Functionality: Returns a summary of all procedures stored for a specific agent.

  • Use Case: Used primarily by the sync_registry utility to compare the database state with the local code’s @flow definitions to detect changes.
  • Output: Returns a list of dictionaries containing flow_id, flow_name, flow_type, and checksum.

5. Error Handling

  • PyRuntimeError (Inference): Raised if the local ONNX session panics or if a remote provider returns an HTTP error (e.g., 401 Unauthorized or 429 Rate Limit).
  • PyValueError: Raised if the hidden_size provided during initialization does not match the actual dimension of the existing Qdrant collection.
  • UUID Parsing: If a provided flow_id is not a valid UUID string, the system generates a random UUID v4 to ensure the point can still be stored, though idempotency may be lost.

6. Remarks

  • Why Hybrid?

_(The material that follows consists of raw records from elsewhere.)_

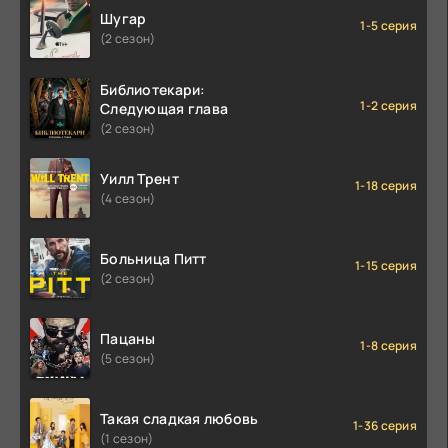
Шугар
1-5 серия
(2 сезон)
Библиотекари:
1-2 серия
Следующая глава
(2 сезон)
Уилл Трент
1-18 серия
(4 сезон)
Больница Питт
1-15 серия
(2 сезон)
Пацаны
1-8 серия
(5 сезон)
Такая сладкая любовь
1-36 серия
(1 сезон)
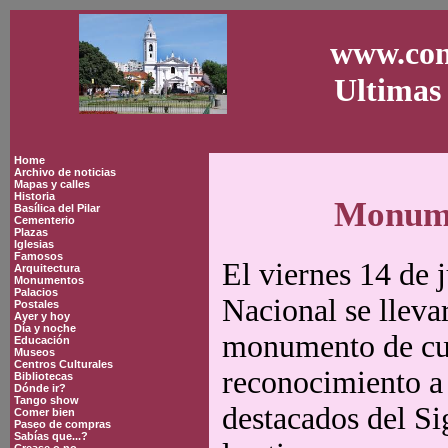
www.con
Ultimas 
Home
Archivo de noticias
Mapas y calles
Historia
Monumen
Basílica del Pilar
Cementerio
Plazas
Iglesias
Famosos
El viernes 14 de 
Arquitectura
Monumentos
Palacios
Nacional se lleva
Postales
Ayer y hoy
Día y noche
monumento de cue
Educación
Museos
Centros Culturales
reconocimiento a 
Bibliotecas
Dónde ir?
Tango show
destacados del Si
Comer bien
Paseo de compras
Sabías que...?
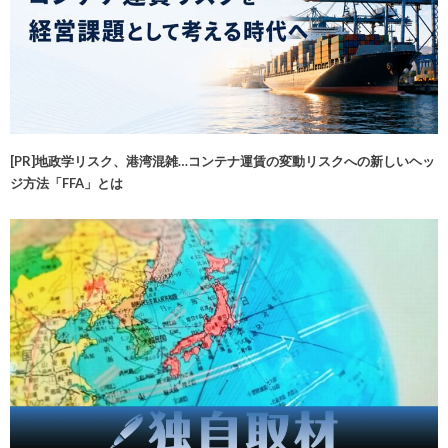
[PR]地政学リスク、港湾混雑…コンテナ運賃の変動リスクへの新しいヘッ
ジ方法「FFA」とは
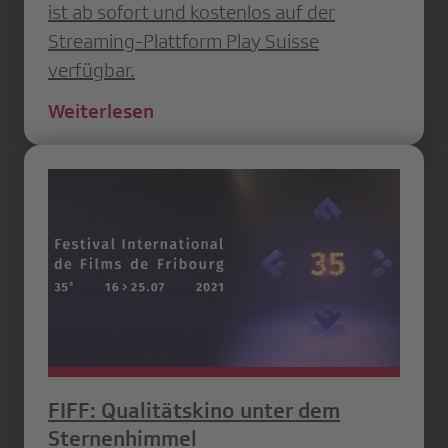
ist ab sofort und kostenlos auf der
Streaming-Plattform Play Suisse
verfügbar.
Weiterlesen
FIFF: Qualitätskino unter dem
Sternenhimmel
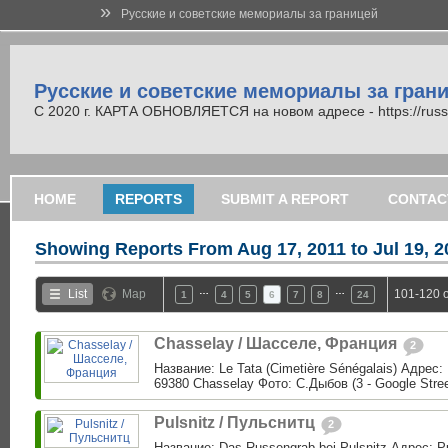
»
Русские и советские мемориалы за границей
Русские и советские мемориалы за гран
С 2020 г. КАРТА ОБНОВЛЯЕТСЯ на новом адресе - https://russi
HOME
REPORTS
SUBMIT A REPORT
CONTAC
Showing Reports From
Aug 17, 2011 to Jul 19, 
…
…
List
Map
101-120 o
1
4
5
6
7
8
24
Chasselay / Шасселе, Франция
2
Название: Le Tata (Cimetière Sénégalais) Адрес:
69380 Chasselay Фото: С.Дыбов (3 - Google Street
Pulsnitz / Пульснитц
2
Название: Das Russengrab bei Pulsnitz Адрес: P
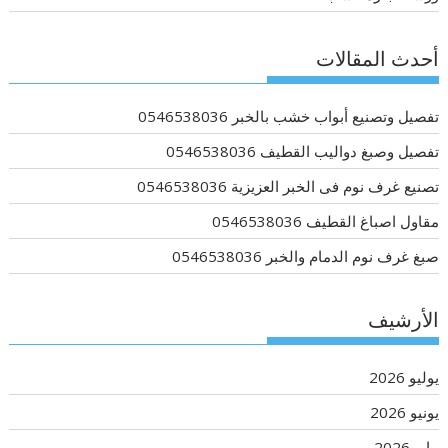
أحدث المقالات
تفصيل وتصنيع أبواب خشب بالخبر 0546538036
تفصيل وصبغ دواليب القطيف 0546538036
تصنيع غرف نوم فى الخبر العزيزية 0546538036
مقاول اصباغ القطيف 0546538036
صبغ غرف نوم الدمام والخبر 0546538036
الأرشيف
يوليو 2026
يونيو 2026
مايو 2026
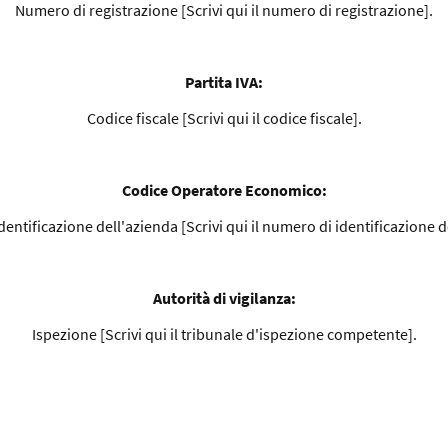
Numero di registrazione [Scrivi qui il numero di registrazione].
Partita IVA:
Codice fiscale [Scrivi qui il codice fiscale].
Codice Operatore Economico:
entificazione dell'azienda [Scrivi qui il numero di identificazione d
Autorità di vigilanza:
Ispezione [Scrivi qui il tribunale d'ispezione competente].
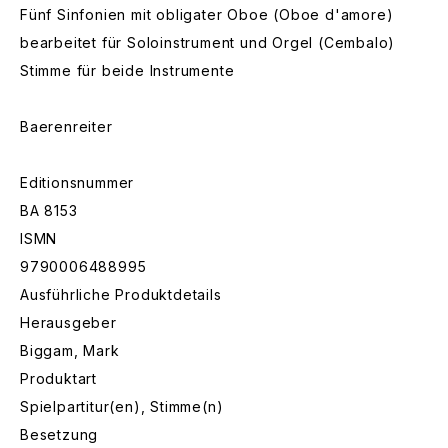
Fünf Sinfonien mit obligater Oboe (Oboe d'amore)
bearbeitet für Soloinstrument und Orgel (Cembalo)
Stimme für beide Instrumente
Baerenreiter
Editionsnummer
BA 8153
ISMN
9790006488995
Ausführliche Produktdetails
Herausgeber
Biggam, Mark
Produktart
Spielpartitur(en), Stimme(n)
Besetzung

Procedural memory often involves technical jargon (e.g., "SQL", "API", "Refund"). Dense vectors are great for intent, but sparse vectors (BM25) are superior for ensuring that when a user mentions a specific technical procedure name, it is retrieved correctly.
  • RRF_K Parameter: The rrf_k parameter (default 60) acts as a smoothing factor. Higher values give more weight to items that appear lower in the search rankings, while lower values prioritize items that appear at the absolute top of the lists.
  • Performance: All search operations are executed concurrently using tokio::try_join!, minimizing latency for real‑time agent responses.